Document Type


Publication Date


Academic Year



Epidermolysis bullosa (EB) is a heterogeneous group of genetic disorders characterized by blistering skin and mucous membranes. Mutations of the protein plectin, encoded by PLEC, cause autosomal recessive EB simplex with muscular dystrophy (EBS-MD) and EB simplex with pyloric atresia (EBS-PA). Until now, no clear genotype-phenotype correlation has been identified from the positions of mutations in the PLEC gene. How do ten distinct families with PLEC mutations manifesting as various EB disorders compare with regard to gene mutations? The hypothesis is that clinical manifestations of EB will be more extreme in patients with more severe gene mutations.

The design of this study is a case series following ten distinct families in Iran with PLEC mutations. The clinical data collection was done by the patients’ physicians in Iran. The mutation detection and data analysis were done at Jefferson’s Department of Dermatology. Genotype severity was measured by exon and type of mutation. Phenotype severity was measured by both cutaneous and extracutaneous manifestations.

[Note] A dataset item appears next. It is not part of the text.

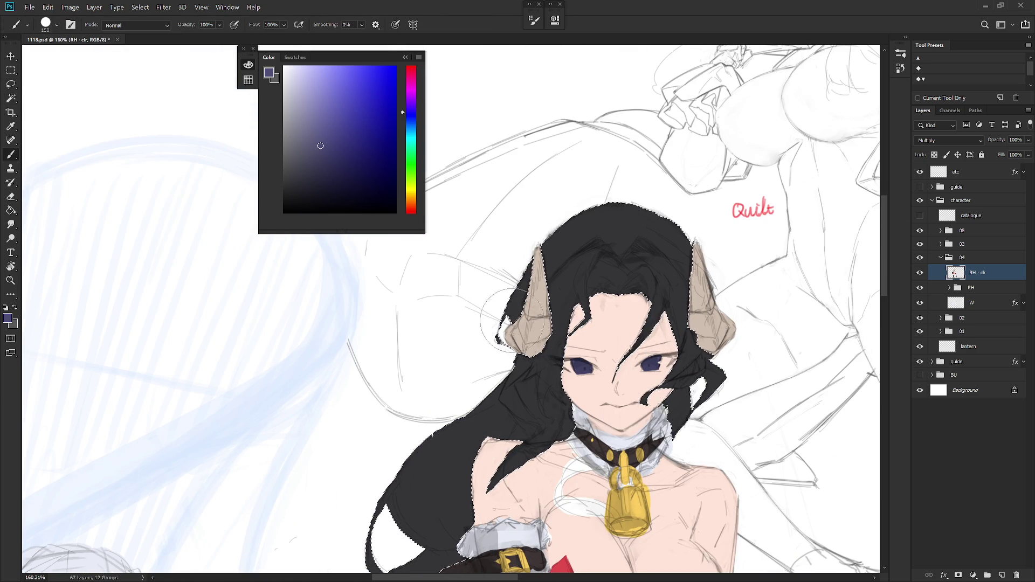
pyautogui.keyDown('alt'); pyautogui.click(631, 351); pyautogui.keyUp('alt')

The majority of EBS-MD PLEC mutations were within exon 31, whereas the EBS-PA PLEC mutation was outside exon 31. However, there was no clear genotype phenotype correlation. Patients with EBS and EBS-MD had nonsense, missense and frameshift mutations, whereas the EBS-PA patient had a splicing mutation.

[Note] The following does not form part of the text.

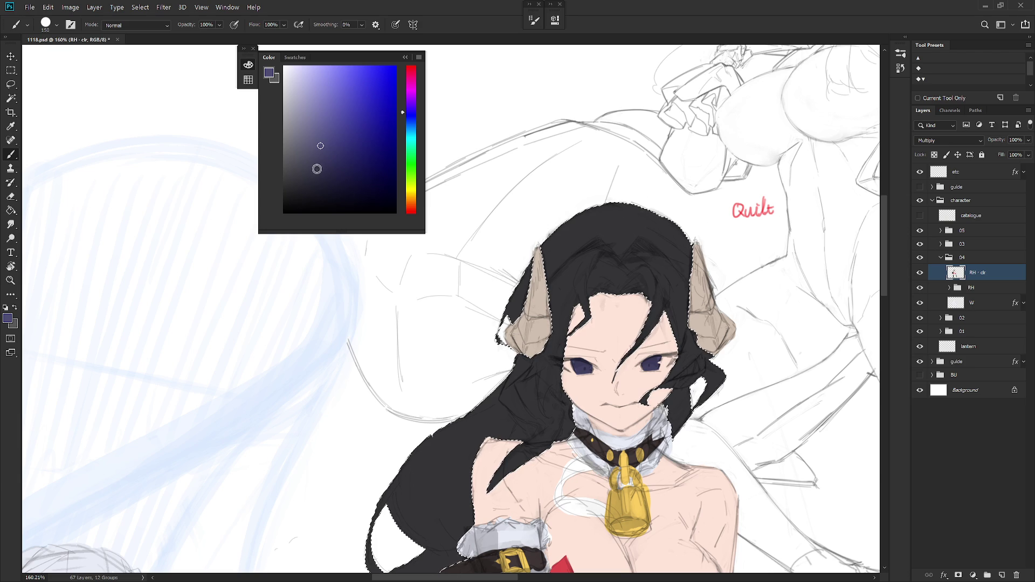
pyautogui.press('alt+BackSpace')
pyautogui.press('ctrl+d')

Although the inquiry question was not answered, other measures of phenotype severity, such as serum markers, electromyography (EMG), and skeletal muscle biopsy staining, can be correlated with genotype severity in future work. Using a relatively large and rare cohort of patients, each patient can be analyzed to better understand the pathophysiology of EB and enhance its diagnostic and treatment methods.